→ What to produce:
For the data below, give again exactly the lines from the one containing "These are a" through the one containing "TNNLS - IEEE", both ends included, and no others.

+---+

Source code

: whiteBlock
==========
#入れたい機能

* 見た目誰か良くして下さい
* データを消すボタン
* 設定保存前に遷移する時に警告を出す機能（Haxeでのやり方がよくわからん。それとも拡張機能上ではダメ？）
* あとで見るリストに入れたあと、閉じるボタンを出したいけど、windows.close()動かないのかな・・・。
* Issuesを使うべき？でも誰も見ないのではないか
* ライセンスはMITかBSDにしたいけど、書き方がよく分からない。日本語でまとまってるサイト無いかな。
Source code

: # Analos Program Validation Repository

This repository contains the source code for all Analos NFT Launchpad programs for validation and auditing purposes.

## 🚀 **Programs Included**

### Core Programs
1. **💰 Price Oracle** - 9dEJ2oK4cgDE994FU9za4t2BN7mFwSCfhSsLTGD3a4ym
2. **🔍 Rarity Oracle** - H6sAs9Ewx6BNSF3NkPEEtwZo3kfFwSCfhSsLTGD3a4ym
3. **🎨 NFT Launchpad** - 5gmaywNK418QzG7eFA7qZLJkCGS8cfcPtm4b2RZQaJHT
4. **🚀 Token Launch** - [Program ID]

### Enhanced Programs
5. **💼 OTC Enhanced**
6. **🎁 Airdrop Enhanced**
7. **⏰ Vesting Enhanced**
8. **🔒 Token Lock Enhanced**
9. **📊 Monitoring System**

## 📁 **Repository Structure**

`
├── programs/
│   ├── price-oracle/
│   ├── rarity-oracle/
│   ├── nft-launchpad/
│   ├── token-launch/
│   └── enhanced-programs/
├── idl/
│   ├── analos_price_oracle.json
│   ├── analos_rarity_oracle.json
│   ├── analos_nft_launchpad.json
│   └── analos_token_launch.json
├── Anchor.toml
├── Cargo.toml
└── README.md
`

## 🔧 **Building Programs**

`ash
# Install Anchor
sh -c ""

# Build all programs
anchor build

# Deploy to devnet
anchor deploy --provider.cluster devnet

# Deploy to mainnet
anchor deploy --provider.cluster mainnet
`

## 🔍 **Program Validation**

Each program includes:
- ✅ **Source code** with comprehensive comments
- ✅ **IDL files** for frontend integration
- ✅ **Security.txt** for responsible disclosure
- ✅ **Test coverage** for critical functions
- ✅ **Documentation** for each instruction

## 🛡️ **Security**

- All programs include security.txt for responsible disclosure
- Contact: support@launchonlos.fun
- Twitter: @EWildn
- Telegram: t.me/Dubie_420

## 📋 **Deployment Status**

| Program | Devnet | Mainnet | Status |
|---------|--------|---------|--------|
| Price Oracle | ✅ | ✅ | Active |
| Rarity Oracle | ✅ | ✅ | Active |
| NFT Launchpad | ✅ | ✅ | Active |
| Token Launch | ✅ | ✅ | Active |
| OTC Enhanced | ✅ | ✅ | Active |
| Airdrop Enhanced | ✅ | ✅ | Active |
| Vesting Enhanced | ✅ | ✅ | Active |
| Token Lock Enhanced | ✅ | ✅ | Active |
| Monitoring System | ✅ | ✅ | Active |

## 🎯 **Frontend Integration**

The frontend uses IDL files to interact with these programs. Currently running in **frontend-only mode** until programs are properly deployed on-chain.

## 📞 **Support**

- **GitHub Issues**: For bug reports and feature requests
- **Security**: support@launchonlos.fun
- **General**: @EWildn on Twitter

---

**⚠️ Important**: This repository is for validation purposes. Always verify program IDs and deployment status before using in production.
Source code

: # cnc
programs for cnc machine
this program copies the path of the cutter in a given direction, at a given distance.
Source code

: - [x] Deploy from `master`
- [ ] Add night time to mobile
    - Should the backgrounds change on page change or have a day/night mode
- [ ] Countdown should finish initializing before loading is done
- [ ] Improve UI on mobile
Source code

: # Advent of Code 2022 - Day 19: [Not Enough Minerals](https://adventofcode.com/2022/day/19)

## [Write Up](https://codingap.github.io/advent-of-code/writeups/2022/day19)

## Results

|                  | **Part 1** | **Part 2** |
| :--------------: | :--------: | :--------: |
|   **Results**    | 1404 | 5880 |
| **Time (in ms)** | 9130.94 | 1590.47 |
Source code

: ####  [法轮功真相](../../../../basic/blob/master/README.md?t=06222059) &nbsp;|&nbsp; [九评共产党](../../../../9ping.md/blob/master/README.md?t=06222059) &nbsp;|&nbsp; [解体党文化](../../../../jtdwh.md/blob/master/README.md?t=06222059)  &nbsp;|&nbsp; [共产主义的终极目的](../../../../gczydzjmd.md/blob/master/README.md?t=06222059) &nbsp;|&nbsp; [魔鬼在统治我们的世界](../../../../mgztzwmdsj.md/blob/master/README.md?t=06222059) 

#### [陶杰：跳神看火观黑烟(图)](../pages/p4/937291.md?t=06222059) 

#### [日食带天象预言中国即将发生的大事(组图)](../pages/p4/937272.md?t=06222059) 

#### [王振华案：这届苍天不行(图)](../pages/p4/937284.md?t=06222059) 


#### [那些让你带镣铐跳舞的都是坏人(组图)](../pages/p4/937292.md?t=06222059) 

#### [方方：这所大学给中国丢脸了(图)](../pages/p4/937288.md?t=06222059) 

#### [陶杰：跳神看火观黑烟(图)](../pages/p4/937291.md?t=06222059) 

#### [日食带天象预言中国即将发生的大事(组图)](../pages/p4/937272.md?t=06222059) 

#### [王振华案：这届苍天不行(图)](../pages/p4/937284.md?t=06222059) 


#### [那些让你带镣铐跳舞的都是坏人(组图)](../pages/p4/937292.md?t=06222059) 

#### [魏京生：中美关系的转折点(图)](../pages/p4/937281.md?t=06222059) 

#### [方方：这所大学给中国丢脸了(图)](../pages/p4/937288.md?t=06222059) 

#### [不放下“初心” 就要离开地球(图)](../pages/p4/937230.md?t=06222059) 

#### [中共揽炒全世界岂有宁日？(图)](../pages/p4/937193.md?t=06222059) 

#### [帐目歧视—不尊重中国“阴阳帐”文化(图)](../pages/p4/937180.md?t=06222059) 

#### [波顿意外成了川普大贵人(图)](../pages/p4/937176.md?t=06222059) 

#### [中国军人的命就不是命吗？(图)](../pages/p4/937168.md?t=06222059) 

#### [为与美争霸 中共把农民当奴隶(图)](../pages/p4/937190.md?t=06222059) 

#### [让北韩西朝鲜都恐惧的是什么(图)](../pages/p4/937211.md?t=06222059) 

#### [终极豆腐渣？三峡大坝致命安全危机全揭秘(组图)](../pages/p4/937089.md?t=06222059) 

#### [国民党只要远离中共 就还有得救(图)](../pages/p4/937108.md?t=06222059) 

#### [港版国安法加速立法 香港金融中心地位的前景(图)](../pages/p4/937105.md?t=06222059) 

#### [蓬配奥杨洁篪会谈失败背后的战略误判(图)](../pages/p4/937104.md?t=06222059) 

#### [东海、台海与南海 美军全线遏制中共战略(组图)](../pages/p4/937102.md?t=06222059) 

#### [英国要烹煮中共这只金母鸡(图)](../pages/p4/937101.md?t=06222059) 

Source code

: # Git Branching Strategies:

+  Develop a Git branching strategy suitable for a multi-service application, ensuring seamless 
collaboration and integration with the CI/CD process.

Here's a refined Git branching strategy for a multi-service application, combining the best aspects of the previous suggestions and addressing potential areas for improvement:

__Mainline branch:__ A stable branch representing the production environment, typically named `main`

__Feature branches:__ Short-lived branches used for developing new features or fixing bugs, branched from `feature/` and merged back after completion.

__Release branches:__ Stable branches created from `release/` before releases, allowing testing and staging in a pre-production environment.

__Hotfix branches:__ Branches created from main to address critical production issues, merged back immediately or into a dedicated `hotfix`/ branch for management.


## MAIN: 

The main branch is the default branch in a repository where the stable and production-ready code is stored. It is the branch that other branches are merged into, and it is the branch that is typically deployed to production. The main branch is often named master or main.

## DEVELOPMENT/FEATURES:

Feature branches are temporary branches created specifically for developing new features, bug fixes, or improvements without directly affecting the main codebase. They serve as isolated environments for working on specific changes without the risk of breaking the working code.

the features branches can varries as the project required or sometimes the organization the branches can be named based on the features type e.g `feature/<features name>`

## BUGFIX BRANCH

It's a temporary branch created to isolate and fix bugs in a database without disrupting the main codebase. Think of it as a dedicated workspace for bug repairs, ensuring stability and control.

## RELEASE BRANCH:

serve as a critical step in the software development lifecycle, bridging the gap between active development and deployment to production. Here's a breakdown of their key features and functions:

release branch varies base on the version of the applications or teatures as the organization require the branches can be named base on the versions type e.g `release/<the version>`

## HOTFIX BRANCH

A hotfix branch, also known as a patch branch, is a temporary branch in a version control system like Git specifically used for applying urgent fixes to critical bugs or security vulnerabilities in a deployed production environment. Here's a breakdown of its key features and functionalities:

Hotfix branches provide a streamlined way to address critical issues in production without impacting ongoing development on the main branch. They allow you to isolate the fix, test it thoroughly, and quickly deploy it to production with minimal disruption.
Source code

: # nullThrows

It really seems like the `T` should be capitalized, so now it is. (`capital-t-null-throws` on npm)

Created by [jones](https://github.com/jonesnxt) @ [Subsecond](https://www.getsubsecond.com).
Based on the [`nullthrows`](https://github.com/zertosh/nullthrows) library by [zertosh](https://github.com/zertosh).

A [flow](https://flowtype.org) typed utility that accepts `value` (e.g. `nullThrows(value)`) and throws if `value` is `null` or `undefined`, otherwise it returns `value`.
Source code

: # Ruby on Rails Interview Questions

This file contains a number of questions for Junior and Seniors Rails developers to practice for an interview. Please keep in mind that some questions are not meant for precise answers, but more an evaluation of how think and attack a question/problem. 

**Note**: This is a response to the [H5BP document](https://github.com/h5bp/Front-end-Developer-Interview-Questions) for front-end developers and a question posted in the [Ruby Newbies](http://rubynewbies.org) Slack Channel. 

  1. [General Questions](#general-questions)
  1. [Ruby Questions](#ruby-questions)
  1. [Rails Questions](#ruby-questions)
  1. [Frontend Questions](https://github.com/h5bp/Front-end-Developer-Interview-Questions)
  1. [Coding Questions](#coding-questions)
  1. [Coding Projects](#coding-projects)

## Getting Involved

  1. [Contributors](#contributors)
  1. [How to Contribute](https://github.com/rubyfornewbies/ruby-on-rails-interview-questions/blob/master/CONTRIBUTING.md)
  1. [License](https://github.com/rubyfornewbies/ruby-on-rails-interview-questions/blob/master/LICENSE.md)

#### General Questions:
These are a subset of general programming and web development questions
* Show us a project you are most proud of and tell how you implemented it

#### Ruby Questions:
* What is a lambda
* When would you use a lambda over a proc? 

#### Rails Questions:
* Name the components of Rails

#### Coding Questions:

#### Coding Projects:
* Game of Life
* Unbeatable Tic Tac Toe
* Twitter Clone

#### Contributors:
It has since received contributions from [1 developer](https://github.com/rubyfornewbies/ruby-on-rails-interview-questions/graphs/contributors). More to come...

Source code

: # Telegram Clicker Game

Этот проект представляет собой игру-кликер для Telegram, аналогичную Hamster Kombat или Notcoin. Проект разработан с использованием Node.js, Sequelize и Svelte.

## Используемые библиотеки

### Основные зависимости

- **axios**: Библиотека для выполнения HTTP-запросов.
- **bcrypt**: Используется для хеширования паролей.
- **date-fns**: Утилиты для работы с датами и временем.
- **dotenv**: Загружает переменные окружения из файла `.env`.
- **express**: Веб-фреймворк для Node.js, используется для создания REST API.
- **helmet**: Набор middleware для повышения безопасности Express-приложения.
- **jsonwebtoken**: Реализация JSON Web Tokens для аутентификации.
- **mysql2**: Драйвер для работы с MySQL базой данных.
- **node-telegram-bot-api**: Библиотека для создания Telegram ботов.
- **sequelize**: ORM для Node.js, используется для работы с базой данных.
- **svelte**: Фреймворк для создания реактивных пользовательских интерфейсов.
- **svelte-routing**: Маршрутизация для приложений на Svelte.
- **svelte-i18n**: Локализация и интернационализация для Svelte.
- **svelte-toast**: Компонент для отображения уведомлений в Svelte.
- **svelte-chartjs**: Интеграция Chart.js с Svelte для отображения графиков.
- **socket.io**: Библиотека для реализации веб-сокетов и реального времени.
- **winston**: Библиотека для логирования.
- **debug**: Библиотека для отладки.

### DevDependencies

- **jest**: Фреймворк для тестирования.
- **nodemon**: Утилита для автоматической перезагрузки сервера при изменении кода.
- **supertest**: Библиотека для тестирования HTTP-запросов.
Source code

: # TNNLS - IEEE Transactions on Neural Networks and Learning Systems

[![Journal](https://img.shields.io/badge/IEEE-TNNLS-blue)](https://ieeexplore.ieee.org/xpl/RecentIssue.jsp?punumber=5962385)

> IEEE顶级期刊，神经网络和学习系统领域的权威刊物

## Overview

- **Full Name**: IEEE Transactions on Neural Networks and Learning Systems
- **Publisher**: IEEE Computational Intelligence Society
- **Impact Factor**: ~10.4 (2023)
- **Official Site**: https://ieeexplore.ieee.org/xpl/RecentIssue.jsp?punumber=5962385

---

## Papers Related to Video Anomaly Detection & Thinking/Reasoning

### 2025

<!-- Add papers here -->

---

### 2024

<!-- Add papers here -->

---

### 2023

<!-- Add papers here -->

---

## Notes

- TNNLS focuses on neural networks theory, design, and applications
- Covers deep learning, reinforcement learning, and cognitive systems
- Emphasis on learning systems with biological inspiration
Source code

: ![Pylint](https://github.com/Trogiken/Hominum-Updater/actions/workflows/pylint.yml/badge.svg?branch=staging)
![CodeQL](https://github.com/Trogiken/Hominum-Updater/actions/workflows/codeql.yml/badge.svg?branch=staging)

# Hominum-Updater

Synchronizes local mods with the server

+---+

→ Response:
These are a subset of general programming and web development questions
* Show us a project you are most proud of and tell how you implemented it

#### Ruby Questions:
* What is a lambda
* When would you use a lambda over a proc? 

#### Rails Questions:
* Name the components of Rails

#### Coding Questions:

#### Coding Projects:
* Game of Life
* Unbeatable Tic Tac Toe
* Twitter Clone

#### Contributors:
It has since received contributions from [1 developer](https://github.com/rubyfornewbies/ruby-on-rails-interview-questions/graphs/contributors). More to come...

Source code

: # Telegram Clicker Game

Этот проект представляет собой игру-кликер для Telegram, аналогичную Hamster Kombat или Notcoin. Проект разработан с использованием Node.js, Sequelize и Svelte.

## Используемые библиотеки

### Основные зависимости

- **axios**: Библиотека для выполнения HTTP-запросов.
- **bcrypt**: Используется для хеширования паролей.
- **date-fns**: Утилиты для работы с датами и временем.
- **dotenv**: Загружает переменные окружения из файла `.env`.
- **express**: Веб-фреймворк для Node.js, используется для создания REST API.
- **helmet**: Набор middleware для повышения безопасности Express-приложения.
- **jsonwebtoken**: Реализация JSON Web Tokens для аутентификации.
- **mysql2**: Драйвер для работы с MySQL базой данных.
- **node-telegram-bot-api**: Библиотека для создания Telegram ботов.
- **sequelize**: ORM для Node.js, используется для работы с базой данных.
- **svelte**: Фреймворк для создания реактивных пользовательских интерфейсов.
- **svelte-routing**: Маршрутизация для приложений на Svelte.
- **svelte-i18n**: Локализация и интернационализация для Svelte.
- **svelte-toast**: Компонент для отображения уведомлений в Svelte.
- **svelte-chartjs**: Интеграция Chart.js с Svelte для отображения графиков.
- **socket.io**: Библиотека для реализации веб-сокетов и реального времени.
- **winston**: Библиотека для логирования.
- **debug**: Библиотека для отладки.

### DevDependencies

- **jest**: Фреймворк для тестирования.
- **nodemon**: Утилита для автоматической перезагрузки сервера при изменении кода.
- **supertest**: Библиотека для тестирования HTTP-запросов.
Source code

: # TNNLS - IEEE Transactions on Neural Networks and Learning Systems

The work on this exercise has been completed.